By Joe Filippazzo, Danny Teigman, Tyler Mitter and Vinita Singla
Bryant Park was a maze of boxes and bubble wrap in preparation for The Shops’ debut.
Band saws and hammers serenaded an ice rink full of smiling families as vendors built the Holiday Shops at Bryant Park today. The sixth annual showcase of boutiques, which begins this Saturday, will be open until Dec. 30.
This year vendors will be housed in small green shops huddled around the Pond – the city’s only free ice-skating rink and seasonal rendezvous. And with four days to go, crews scrambled to construct and stock a mini outdoor mall.

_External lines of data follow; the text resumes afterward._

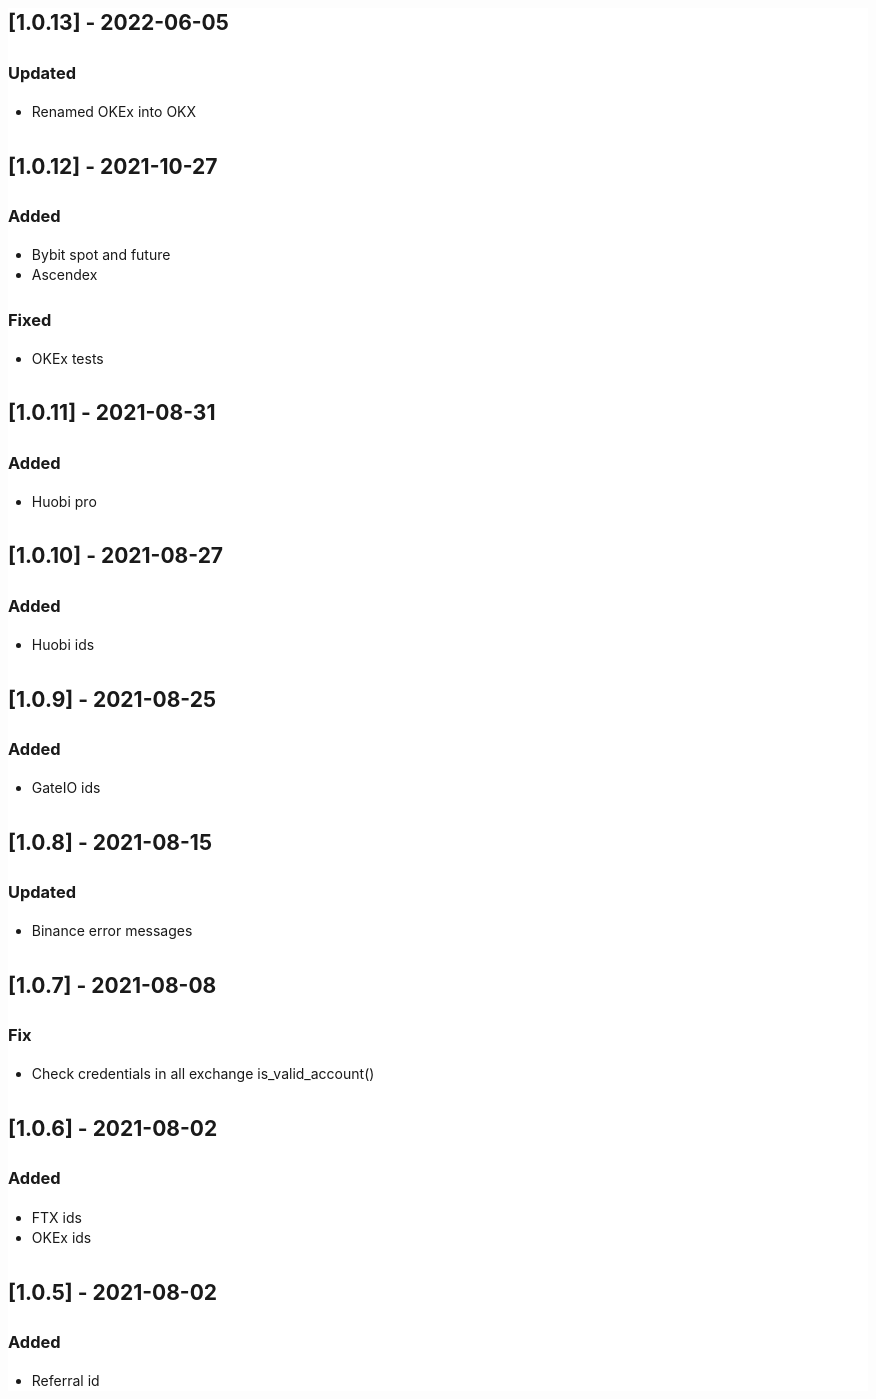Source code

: ## [1.0.13] - 2022-06-05
### Updated
- Renamed OKEx into OKX

## [1.0.12] - 2021-10-27
### Added
- Bybit spot and future
- Ascendex

### Fixed 
- OKEx tests

## [1.0.11] - 2021-08-31
### Added
- Huobi pro

## [1.0.10] - 2021-08-27
### Added
- Huobi ids

## [1.0.9] - 2021-08-25
### Added
- GateIO ids

## [1.0.8] - 2021-08-15
### Updated
- Binance error messages

## [1.0.7] - 2021-08-08
### Fix
- Check credentials in all exchange is_valid_account()

## [1.0.6] - 2021-08-02
### Added
- FTX ids
- OKEx ids

## [1.0.5] - 2021-08-02
### Added
- Referral id
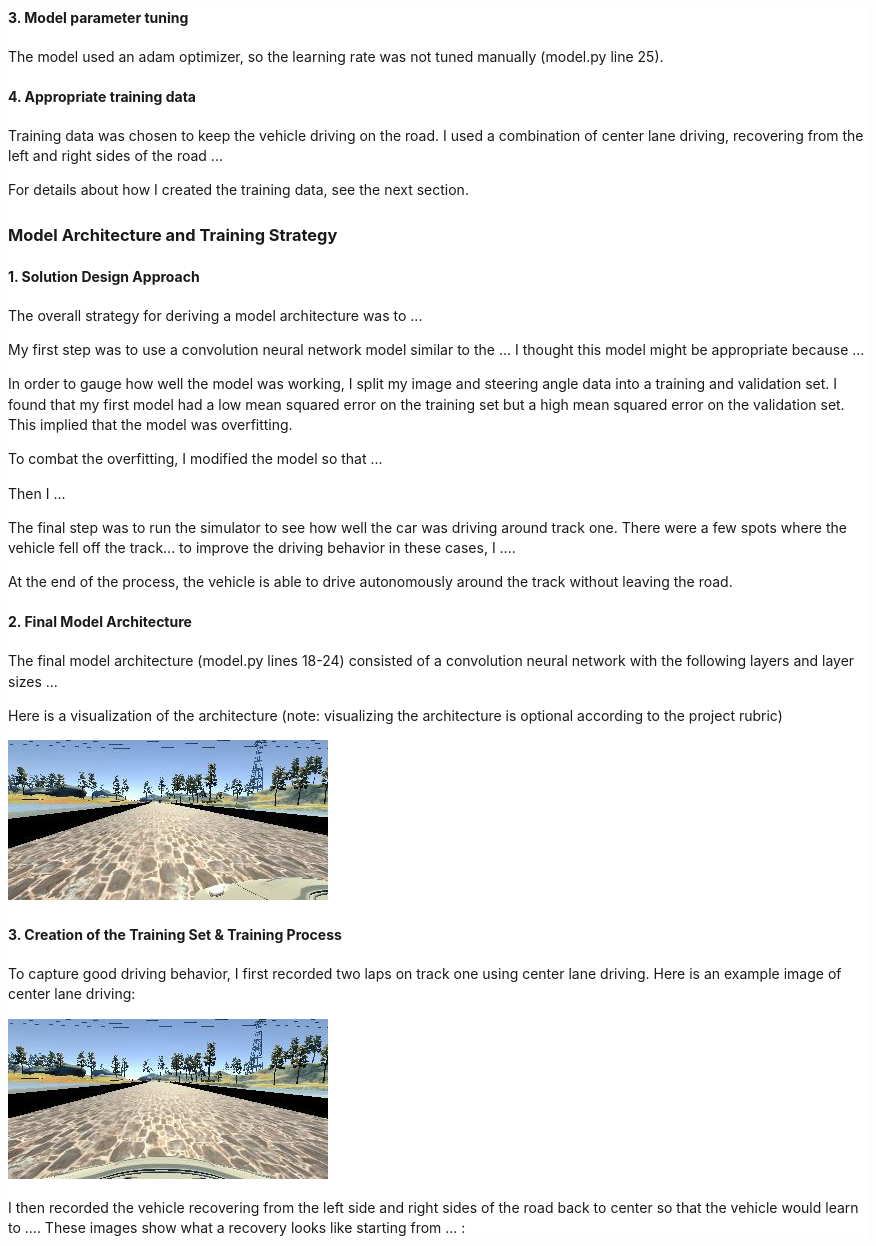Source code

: #### 3. Model parameter tuning

The model used an adam optimizer, so the learning rate was not tuned manually (model.py line 25).

#### 4. Appropriate training data

Training data was chosen to keep the vehicle driving on the road. I used a combination of center lane driving, recovering from the left and right sides of the road ... 

For details about how I created the training data, see the next section. 

### Model Architecture and Training Strategy

#### 1. Solution Design Approach

The overall strategy for deriving a model architecture was to ...

My first step was to use a convolution neural network model similar to the ... I thought this model might be appropriate because ...

In order to gauge how well the model was working, I split my image and steering angle data into a training and validation set. I found that my first model had a low mean squared error on the training set but a high mean squared error on the validation set. This implied that the model was overfitting. 

To combat the overfitting, I modified the model so that ...

Then I ... 

The final step was to run the simulator to see how well the car was driving around track one. There were a few spots where the vehicle fell off the track... to improve the driving behavior in these cases, I ....

At the end of the process, the vehicle is able to drive autonomously around the track without leaving the road.

#### 2. Final Model Architecture

The final model architecture (model.py lines 18-24) consisted of a convolution neural network with the following layers and layer sizes ...

Here is a visualization of the architecture (note: visualizing the architecture is optional according to the project rubric)

![alt text][image1]

#### 3. Creation of the Training Set & Training Process

To capture good driving behavior, I first recorded two laps on track one using center lane driving. Here is an example image of center lane driving:

![alt text][image2]

I then recorded the vehicle recovering from the left side and right sides of the road back to center so that the vehicle would learn to .... These images show what a recovery looks like starting from ... :


[//]: # (Image References)
[image1]: ./examples/left/left_2017_12_03_20_10_06_115.jpg "Example 1 Left"
[image2]: ./examples/center/center_2017_12_03_20_10_06_115.jpg "Example 1 Center"
[image3]: ./examples/right/right_2017_12_03_20_10_06_115.jpg "Example 2 Right"
[image4]: /examples/left/left_2017_12_03_20_10_08_363.jpg "Example 2 Left"
[image5]: /examples/center/center_2017_12_03_20_10_08_363.jpg "Example 2 Center"
[image6]: /examples/right/right_2017_12_03_20_10_08_363.jpg "Example 2 Right"
[image7]: /examples/left/left_2017_12_03_20_10_08_901.jpg "Example 3 Left"
[image8]: /examples/center/center_2017_12_03_20_10_08_901.jpg "Example 3 Center"
[image9]: /examples/right/right_2017_12_03_20_10_08_901.jpg "Example 3 Right"
[image10]: /examples/left/left_2017_12_03_20_10_13_020.jpg "Example 4 Left"
[image11]: /examples/center/center_2017_12_03_20_10_13_020.jpg "Example 4 Center"
[image12]: /examples/right/right_2017_12_03_20_10_13_020.jpg "Example 4 Right"
[image13]: /examples/left/left_2017_12_03_20_11_30_532.jpg "Example 5 Left"
[image14]: /examples/center/center_2017_12_03_20_11_30_532.jpg "Example 5 Center"
[image15]: /examples/right/right_2017_12_03_20_11_30_532.jpg "Example 5 Right"
[image16]: /examples/nVidia_model.png "nVidia Architecture"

Across the sidewalk from her booth, Advah Shani’s two assistants crouched on the gravel, dipping long pieces of torn newspaper into two buckets filled halfway with a water-flour-glue mixture: papier-mâché. They wrapped the gooey strips around chicken wire shaped like tree branches. When the booth opens Saturday, painted metal butterflies and heart-shaped hanging sculptures will spin from the branches in the wind.
Another vendor, Martha Almeida and her daughter, Maria, also busily prepared their 6 feet by 12 feet boutique to stock handmade purses, T-shirts and other holiday trinkets.
“Basically hand craftsmanship is really wished for in a market like this,” Almeida said, “the customer can find unique pieces.”

Martha and Maria Almeida set up their shop, Bluet, the day before opening.
Although the Broadway stagehand strike concerned her, Almeida remained confident that tourists – approximately 50 percent of her business – would still come to shop.
“You also have a lot of customers who work in offices around the area,” she said.
Maria, 25, wearing plaid pants and blue T-shirt spotted with white paint, said the Bryant Park event is a great opportunity for struggling local artists to gain notoriety. The Almeidas, like most of the park’s temporary shopkeepers, hope to make $50,000 in the next six weeks.
The event, which began in 2002 with 70 vendors presenting their wares in plain green and white tents, has evolved into a more welcoming and entertaining holiday experience in New York, said Frank DiPrisco, the event’s executive director. “The shops are meant to be a collection of local artisans with products in every price range, from all parts of the world,” DiPrisco said.
One local artisan, Cake Borrira, who has been selling ornaments she bought online for the last six years, acknowledges the difficulties of setting up shop in a park “This is a product people buy,” Borrira said, “but we have to worry about the weather. Sometimes it rains. Sometimes it snows.” On a slow business day, Borrira sells 200 pieces from $14 to $24 each, she said. On good days, it’s more than 4000.
Fluffy teddy bear ornaments, adorned with hats and candy-caned patterned scarves, hang from a white, plastic chain wrapped around a red and white stripped pole. But Borrira, her 65-year-old father and hundreds of others still have a lot of work to do before Saturday.
“It’s kind of an adventure,” said Mariusz Zak, a construction worker for the shops.
When asked how he would feel on opening day Zak’s response was measured but excited. “I’m kind of a backstage guy,” he said. “I feel comfortable when everything works.”